Exercise passage:
::::::::
Of the 81 books I read this year, the one I enjoyed most was Jill Paton Walsh's remarkably good revival of Dorothy Sayers's famous characters in A Presumption of Death, followed by Haruki Murakami's 1Q84 and Nassim Taleb's Antifragile. The worst book I read this year was, without question, Isaac Asimov's Forward the Foundation, which is one of those ill-considered prequels that makes one wonder how the author ever managed to write the books that inspired them in the first place. I couldn't even bring myself to start the third book in the trilogy, which was so dreadful that it almost caused me to reconsider the merits of the original Foundation trilogy. The most disappointing book was Umberto Eco's The Prague Cemetery. It wasn't bad or poorly written, (in fact, it was remarkably well-researched), but it was unpleasant, the protagonist was a cipher, the literary device employed was both irritating and unnecessary, and there was little point to the plot itself other than to provide a creative explanation for the authorship of The Protocols of the Learned Elders of Zion.

On the non-fiction side, I read a number of truly excellent books this year. Rothbard's An Austrian Perspective on the History of Economic Thought: Vol I is an epic must-read for anyone with any interest in economics, (I'm halfway through Volume II now), and Nassim Taleb's Antifragile articulated some very important concepts towards which I'd been fumbling over the last ten years. I finally got around to actually reading Kuhn's The Structure of Scientific Revolutions in its entirety, and re-reading Mere Christianity was, as always, both thought-provoking and encouraging. However, PJ O'Rourke's Don't Vote It Just Encourages The Bastards read as if it had been phoned in; either O'Rourke has lost his fastball or his effervescent conservativism was fatally discouraged by the Bush '43 administration.
::::::::
Dataset entries:
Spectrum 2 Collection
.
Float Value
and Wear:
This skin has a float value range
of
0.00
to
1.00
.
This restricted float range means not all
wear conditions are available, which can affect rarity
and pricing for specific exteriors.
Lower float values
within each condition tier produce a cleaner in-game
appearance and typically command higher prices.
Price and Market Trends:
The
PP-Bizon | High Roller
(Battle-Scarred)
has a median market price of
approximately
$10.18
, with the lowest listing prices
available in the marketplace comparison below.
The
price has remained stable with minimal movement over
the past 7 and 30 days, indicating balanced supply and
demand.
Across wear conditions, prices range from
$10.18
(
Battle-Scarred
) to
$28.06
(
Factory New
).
::::::::
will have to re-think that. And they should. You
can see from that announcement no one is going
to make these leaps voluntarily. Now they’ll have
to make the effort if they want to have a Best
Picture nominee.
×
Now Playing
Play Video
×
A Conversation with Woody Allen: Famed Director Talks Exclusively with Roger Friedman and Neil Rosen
::::::::
Aim of the task: Reproduce the part of the book-review passage starting with "On the non-fiction" and going on through "Bush '43 administration.". The items were taken from a separate source.

Finished task:
On the non-fiction side, I read a number of truly excellent books this year. Rothbard's An Austrian Perspective on the History of Economic Thought: Vol I is an epic must-read for anyone with any interest in economics, (I'm halfway through Volume II now), and Nassim Taleb's Antifragile articulated some very important concepts towards which I'd been fumbling over the last ten years. I finally got around to actually reading Kuhn's The Structure of Scientific Revolutions in its entirety, and re-reading Mere Christianity was, as always, both thought-provoking and encouraging. However, PJ O'Rourke's Don't Vote It Just Encourages The Bastards read as if it had been phoned in; either O'Rourke has lost his fastball or his effervescent conservativism was fatally discouraged by the Bush '43 administration.